Enfin le bout du tunnel, serait tenté de dire l’entourage de M.Ramdin. Sevrée de victoires depuis le début des hostilités 2014, cette écurie tient enfin son premier gagnant de la saison. C’est Surprising Dream associé à Rye Joorawon qui a break the ice dans l’épreuve réservée aux Mauriciens samedi dernier.
« C’est un gros soulagement je dois le reconnaître, » lâche avec recul un Sailesh Ramdin visiblement requinqué mardi matin au training. « Surprising Dream, une over due win ? Pas vraiment. Si tout s’était passé correctement, j’estime que ce coursier aurait déjà ouvert son compteur au Champ de Mars lors de la 20e journée et le nôtre cette saison. Il avait joué de malchance. Cette fois, les conditions nous étaient favorables, même si Surprising Dream s’est montré encore green samedi. Je dirai aussi que c’était la victoire de Rye Joorawon, surtout dans les 50 derniers mètres ».
Shailesh Ramdin qui dit avoir eu à tout reconstruire après le double départ Jean-Michel Henry/Vikram Hurdoyal à la fin de la saison passée, se sent aujourd’hui libéré. « On a eu à procéder à une restructuration profonde au sein de l’écurie. On a renouvelé notre effectif à 85 %. Cela a pris son temps, même si je dirais que nous sommes légèrement en retard sur nos prévisions, soit notre première victoire en juillet 2014 ».

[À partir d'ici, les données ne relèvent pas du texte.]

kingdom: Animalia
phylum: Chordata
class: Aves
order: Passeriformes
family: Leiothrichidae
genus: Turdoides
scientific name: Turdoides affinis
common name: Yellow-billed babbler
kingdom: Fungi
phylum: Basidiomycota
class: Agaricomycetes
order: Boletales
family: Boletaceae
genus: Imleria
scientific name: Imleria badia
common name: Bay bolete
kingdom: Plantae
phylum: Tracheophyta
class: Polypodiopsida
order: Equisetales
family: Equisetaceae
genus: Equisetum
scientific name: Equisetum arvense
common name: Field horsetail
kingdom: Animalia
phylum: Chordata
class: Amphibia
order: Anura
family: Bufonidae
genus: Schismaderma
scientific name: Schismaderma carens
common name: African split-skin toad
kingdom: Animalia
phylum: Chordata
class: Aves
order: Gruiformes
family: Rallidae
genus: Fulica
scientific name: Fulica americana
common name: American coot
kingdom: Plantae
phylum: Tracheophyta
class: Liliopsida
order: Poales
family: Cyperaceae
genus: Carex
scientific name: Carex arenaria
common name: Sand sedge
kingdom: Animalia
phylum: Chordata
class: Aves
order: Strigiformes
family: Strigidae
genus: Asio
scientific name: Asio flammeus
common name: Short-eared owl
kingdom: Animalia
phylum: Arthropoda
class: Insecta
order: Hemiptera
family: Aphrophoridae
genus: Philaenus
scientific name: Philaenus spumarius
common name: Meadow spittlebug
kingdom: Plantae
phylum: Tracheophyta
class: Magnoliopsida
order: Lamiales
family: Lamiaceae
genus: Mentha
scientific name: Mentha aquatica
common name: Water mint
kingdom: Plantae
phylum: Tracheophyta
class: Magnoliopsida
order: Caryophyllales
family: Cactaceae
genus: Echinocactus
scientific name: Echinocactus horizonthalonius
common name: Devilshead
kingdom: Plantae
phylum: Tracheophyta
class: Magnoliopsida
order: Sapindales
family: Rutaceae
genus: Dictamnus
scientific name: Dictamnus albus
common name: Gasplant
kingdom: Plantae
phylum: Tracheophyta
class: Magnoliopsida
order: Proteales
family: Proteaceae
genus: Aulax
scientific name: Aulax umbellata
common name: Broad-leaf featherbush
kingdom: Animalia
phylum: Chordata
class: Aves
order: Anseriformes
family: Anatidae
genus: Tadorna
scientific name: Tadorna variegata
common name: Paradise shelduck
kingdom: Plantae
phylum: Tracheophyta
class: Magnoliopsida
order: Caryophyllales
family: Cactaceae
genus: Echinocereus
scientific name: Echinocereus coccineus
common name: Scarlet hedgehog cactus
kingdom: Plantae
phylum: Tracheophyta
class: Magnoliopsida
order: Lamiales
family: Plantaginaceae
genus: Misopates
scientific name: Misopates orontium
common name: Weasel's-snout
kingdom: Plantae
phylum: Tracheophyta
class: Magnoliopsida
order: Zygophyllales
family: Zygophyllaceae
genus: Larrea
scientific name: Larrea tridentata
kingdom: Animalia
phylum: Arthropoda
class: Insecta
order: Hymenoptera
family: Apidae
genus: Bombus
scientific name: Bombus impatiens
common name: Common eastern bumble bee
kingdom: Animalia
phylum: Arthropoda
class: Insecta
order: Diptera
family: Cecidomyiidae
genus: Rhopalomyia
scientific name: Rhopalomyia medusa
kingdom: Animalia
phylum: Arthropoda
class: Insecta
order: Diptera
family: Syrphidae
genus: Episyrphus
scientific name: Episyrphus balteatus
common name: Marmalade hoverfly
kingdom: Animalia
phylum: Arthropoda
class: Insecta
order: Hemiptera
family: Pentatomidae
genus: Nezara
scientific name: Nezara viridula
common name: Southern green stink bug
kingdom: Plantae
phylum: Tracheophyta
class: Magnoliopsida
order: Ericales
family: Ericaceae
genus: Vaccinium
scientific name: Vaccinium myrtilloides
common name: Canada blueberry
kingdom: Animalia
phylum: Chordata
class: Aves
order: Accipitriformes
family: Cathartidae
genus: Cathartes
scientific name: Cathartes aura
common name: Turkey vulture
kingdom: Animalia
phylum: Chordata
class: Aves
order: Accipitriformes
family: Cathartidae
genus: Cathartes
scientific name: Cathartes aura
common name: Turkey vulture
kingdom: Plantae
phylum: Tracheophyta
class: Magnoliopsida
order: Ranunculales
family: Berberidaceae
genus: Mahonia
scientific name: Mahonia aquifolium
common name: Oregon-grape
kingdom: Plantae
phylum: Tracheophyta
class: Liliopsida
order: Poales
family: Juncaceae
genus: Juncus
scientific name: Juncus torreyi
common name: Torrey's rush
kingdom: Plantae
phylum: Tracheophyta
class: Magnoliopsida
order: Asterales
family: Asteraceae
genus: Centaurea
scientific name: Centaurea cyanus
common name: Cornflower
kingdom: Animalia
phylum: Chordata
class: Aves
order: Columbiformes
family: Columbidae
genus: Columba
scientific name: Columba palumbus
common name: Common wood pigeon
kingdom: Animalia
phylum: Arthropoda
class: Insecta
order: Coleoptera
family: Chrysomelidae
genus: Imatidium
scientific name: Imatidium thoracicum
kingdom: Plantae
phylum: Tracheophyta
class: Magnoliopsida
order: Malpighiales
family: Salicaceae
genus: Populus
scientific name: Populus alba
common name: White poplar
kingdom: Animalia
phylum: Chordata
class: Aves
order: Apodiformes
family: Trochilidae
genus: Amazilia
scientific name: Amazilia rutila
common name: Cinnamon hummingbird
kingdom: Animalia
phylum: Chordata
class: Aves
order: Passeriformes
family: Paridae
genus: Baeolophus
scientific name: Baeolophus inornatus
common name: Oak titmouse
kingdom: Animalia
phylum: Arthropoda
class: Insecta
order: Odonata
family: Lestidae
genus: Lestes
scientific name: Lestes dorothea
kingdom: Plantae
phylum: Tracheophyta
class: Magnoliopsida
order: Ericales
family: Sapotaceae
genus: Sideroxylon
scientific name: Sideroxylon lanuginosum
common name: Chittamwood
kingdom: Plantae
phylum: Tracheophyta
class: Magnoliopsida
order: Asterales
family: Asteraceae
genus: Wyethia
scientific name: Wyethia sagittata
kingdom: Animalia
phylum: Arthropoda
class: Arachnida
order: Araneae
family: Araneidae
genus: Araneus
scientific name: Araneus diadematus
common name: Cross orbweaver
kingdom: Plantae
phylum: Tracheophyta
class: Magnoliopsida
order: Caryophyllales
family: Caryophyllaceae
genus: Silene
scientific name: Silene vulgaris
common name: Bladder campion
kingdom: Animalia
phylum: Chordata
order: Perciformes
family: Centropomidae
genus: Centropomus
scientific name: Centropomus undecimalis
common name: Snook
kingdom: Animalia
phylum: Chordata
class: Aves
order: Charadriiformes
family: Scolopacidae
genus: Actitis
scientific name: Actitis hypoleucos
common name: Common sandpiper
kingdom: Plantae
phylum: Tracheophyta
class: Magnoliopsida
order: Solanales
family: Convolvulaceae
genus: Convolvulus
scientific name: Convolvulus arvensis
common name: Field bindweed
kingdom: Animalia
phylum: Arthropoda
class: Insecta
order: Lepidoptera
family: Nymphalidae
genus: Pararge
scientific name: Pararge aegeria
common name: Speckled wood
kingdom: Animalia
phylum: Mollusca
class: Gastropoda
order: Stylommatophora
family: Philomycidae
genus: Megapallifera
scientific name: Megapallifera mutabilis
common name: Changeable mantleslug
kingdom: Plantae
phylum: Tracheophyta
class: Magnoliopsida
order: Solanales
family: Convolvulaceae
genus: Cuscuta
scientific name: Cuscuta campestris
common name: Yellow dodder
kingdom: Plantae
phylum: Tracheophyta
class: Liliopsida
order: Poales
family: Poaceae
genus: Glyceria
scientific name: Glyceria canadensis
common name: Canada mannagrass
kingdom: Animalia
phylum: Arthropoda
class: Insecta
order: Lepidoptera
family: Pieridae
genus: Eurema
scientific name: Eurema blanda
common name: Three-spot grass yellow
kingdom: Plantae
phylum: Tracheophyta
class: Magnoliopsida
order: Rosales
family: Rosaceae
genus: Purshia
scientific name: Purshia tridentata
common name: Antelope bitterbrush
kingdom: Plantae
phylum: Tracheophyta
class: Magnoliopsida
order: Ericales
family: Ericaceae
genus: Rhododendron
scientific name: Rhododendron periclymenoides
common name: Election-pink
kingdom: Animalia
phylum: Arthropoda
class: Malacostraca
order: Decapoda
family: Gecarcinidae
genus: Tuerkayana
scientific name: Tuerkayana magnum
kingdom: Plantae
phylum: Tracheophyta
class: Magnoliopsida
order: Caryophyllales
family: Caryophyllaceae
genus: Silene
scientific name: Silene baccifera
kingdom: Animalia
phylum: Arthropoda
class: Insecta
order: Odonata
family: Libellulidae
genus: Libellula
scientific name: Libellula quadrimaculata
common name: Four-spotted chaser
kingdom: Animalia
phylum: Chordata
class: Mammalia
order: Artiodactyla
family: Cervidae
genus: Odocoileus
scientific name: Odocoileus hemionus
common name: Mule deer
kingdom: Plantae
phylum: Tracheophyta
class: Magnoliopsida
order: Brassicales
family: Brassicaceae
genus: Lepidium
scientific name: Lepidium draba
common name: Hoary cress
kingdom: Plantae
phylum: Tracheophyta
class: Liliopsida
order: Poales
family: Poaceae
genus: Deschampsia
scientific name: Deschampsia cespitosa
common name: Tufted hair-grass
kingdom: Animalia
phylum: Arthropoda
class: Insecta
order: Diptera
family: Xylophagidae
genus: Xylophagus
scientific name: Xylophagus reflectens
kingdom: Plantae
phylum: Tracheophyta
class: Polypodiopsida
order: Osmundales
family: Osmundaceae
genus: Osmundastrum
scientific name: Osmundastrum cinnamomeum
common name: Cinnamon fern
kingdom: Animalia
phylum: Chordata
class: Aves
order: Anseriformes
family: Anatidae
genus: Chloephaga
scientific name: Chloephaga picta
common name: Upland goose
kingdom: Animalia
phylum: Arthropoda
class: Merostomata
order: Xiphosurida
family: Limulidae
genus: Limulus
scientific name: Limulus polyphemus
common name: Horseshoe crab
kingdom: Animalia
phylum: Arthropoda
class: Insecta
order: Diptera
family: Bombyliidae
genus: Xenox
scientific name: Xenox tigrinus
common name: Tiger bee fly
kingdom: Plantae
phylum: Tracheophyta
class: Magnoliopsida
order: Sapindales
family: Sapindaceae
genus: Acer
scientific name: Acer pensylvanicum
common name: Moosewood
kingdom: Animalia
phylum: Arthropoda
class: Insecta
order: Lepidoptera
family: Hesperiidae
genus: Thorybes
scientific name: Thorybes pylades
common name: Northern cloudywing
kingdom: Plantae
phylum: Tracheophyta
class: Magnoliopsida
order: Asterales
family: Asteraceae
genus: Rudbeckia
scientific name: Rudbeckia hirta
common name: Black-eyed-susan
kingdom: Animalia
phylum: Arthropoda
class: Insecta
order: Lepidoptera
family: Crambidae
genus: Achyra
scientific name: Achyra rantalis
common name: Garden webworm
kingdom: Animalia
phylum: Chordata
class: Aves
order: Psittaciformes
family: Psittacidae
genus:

Officiellement nommé entraîneur en 2000, le fils de Mahess Ramdin avoue que « c’est ma pire première moitié de saison jamais vécue à mon poste, même si les données n’étaient pas les mêmes », mais estime que parallèlement le passage de 2014 lui servira d’excellente base pour la saison prochaine. « Nous composons avec nos moyens de bord, mais nous construisons sur du solide. Nous n’allons pas signer de jockey étranger. Rye Joorawon assurera le service jusqu’à la fin de la saison. Une douzaine de victoires ramenées jusqu’à décembre prochain suffiraient à notre bonheur ».
Même si l’écurie M.Ramdin reste lanterne rouge au niveau des gains, Shailesh Ramdin dit quand même avoir toujours le soutien total de sa famille et des membres de son écurie. « J’ai une pensée spéciale pour Richard Duval, Vishal Ramanah, Astanand Ramlagun et Roshan Ramkhelawon qui n’ont jamais baissé les bras ».